Human Resources
Labor/Management Relations
Which events do you feel were most important in shaping the labor relations system? Do you feel that earlier events from the nineteenth-century still have an impact today, or are the current system more of a product of the twentieth-century?
Modifications in labor markets and employment relations in the United States have received substantial attention over the years. The opening position for recounting these changes is usually the institutional construction of labor relations of the postwar era of 1945 to 1975. This era was distinguished by normal full time positions and open ended, long time employment associations that were frequently ordered inside solid inner employment markets. Employees characteristically played out their careers with one company who often treated them like family, and who positioned pay directed by organizational conventions founded on internal standards of equity (Kalleberg, 2001).
The organization of employment relations was changed by the financial, social and political proceedings that occurred during the 1980's and 1990's. These proceedings included: the recurrence of price competition fueled by superior global opposition, technological progress characterized by the extensive use of computers facilitating new schemes of supervision and power, augmented variety in labor force composition mirrored in higher percentages of women and non-white employees, and greater supremacy of capital markets and the connected corporate financial reform (Kalleberg, 2001).
These proceedings led to the termination of the post war scheme of employment relations and to the appearance of new institutional regulations which came to be known as the new agreement among employers and their workers, which led to a new labor market. These new relationships can be seen in the decrease of solid inner employment markets and larger inner firm mobility, the vanishing of the cooperation envisioned as a family unit, layoffs of workers even in superior financial times, and organization procedures that redesigned the business by cutting back, subcontracting, outsourcing, employing temporary workers, and connecting pay to performance (Kalleberg, 2001).
Case Study
How much power or influence do the labor and management sides have over workplace rules and organization?
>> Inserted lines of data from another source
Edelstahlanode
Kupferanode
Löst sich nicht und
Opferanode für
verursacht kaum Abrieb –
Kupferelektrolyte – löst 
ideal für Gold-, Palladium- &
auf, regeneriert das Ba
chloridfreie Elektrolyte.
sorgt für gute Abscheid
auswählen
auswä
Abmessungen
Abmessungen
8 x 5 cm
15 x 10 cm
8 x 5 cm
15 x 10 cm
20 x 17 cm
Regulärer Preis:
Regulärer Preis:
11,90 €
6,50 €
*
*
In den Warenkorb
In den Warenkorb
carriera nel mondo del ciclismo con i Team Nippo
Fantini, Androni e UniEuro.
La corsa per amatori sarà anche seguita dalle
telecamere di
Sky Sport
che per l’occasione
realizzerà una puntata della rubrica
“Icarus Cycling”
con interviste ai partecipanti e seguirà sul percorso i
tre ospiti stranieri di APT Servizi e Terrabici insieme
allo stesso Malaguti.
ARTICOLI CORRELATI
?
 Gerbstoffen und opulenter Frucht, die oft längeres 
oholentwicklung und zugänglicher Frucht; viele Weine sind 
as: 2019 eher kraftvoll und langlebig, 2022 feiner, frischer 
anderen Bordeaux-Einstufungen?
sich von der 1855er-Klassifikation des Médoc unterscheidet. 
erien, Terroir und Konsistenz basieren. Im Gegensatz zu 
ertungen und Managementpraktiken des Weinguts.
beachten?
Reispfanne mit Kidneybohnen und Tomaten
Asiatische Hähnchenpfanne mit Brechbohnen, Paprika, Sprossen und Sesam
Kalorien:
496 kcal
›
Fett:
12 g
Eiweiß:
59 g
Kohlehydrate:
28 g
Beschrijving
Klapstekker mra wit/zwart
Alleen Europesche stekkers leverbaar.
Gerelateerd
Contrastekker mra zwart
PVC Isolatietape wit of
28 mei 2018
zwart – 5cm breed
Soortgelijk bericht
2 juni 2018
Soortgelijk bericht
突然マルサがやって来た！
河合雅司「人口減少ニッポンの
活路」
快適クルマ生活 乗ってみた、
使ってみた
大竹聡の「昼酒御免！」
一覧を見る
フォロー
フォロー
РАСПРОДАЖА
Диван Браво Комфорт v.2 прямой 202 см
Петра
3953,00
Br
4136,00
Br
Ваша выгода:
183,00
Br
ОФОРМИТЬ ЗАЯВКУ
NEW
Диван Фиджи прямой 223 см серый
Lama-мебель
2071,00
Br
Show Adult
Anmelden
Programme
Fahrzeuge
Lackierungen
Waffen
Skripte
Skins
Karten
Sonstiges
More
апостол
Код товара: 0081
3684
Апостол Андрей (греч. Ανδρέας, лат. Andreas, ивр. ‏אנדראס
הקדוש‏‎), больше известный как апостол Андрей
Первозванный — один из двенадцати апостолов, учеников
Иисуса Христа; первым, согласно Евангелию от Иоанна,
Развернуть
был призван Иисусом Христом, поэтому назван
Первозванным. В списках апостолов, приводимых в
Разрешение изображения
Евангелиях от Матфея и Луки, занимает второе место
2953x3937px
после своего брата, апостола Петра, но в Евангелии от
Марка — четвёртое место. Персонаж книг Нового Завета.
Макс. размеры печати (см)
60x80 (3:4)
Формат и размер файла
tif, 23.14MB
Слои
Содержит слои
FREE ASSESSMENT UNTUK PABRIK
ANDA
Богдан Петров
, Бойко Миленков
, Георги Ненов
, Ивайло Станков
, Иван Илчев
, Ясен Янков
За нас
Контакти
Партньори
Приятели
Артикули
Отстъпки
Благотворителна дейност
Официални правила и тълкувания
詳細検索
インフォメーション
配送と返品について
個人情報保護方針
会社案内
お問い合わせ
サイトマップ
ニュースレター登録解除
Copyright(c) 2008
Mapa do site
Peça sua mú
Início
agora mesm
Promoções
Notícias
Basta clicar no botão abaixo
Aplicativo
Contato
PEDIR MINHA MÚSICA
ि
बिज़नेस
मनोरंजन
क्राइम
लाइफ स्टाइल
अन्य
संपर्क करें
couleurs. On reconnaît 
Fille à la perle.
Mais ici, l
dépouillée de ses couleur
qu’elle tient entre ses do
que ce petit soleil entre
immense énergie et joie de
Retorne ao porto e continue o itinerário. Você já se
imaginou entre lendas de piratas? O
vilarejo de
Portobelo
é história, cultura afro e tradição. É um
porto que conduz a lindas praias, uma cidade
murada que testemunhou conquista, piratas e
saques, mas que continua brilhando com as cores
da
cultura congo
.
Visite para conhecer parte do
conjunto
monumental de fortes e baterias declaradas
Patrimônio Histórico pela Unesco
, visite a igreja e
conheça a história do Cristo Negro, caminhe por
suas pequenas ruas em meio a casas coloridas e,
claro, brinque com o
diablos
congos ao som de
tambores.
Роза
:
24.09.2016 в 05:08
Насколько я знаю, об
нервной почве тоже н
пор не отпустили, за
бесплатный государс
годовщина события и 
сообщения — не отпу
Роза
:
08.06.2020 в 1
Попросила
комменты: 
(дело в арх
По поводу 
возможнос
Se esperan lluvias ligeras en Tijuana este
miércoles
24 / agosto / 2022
There are fundamentally three layers of decision making that takes place in a labor-management relationship. These decisions are very influential in the interrelationships among activities at different levels of a company's structure. They enlighten the origins of any established disagreements or discrepancies that take place amid the practices and strategies of the organization. It is important that companies consider the consequences of strategic decisions and examine the effects of increased contribution by individuals and work groups in the industrial relations system.
Level 1 is that of strategic decision making. It is at this level that main approaches are believed to exert long-term pressures on collective bargaining. Instances of such concerns are: what businesses invest in, where they locate work locations, and whether to buy or make a variety of apparatus. The public sector connect in strategic decision-making of the first level in deciding what services and goods are responsible for presenting to the public, and choosing whether to offer goods and services itself or contract out.
Level 2 is collective bargaining. This layer portrays the route and conclusions of contract negotiation, and includes such matters as collective bargaining, personnel strategy formulation, and expansion and management of key public policies governing labor management relations.
Level 3 is the day-to-day workplace issues. This layer describes the process by which policies are carried out and how they affect individual employees, managers, and union representatives on an everyday basis. Job and work association and design, work rules, worker-supervisor relationships, and public policy governing individual rights at the workplace are carried out at this level (Burt, 2006).
Examples of this third level can be seen in both of the cases being looked at. The company in the Unilateral Work Rule Changes were looking to change the everyday work polices of its employees in regards to at work accidents and the sick leave policy. Both of these things are issues that affect the workers on an everyday basis. The management side of this issue had the power to make these changes and the labor side of the issue in the form of the union did not choose to bargain about them because they understood that they way the contract was written management had the right to make changes such as these.
In the case of Are Teaching Assistants (TAs), Research Assistants (RAs), and Proctors Employees Under the NLRA, the question at hand was whether or not these different groups were indeed classified as employees of the university and if so whether they were entitled to join the union and have the protections that being a union member would afford them. This issue again affected these people in regards to their everyday working environments. If they were to be classified as employees and thus allowed to unionize then their everyday working conditions would most likely be very different.
While unionization of employees in the private arena has been steadily declining, the reverse has occurred for workers in the public sector. In recent years, government employees joining unions, including schoolteachers, has actually gone up. Currently the teachers' unions exercise a tremendous deal of authority, throughout the educational arena. Almost everyone concurs that public schools have to be improved and whether or not meaningful changes occur often relies mainly on what the teachers' unions decide to do. It is thought that the outlook of the teaching system in this country relies on how the unions decide to use their authority (History of Labor Unions, 2010).
Over the path of more than a century, the labor advancement has had a tremendous influence in shaping how people in America exist and work. The pressure that the unions have had over the years has been tremendous over the extended and sometimes violent effort for authority in the workplace. The labor advancement's importance has forever been unstable because of people's approach in regards to ordered labor. Currently, just like in the past, a number of people avidly think that unions are vital institutions of liberty, whereas other people believe that they are at greatest a relic and at the worst a barrier to advancement (History of Labor Unions, 2010).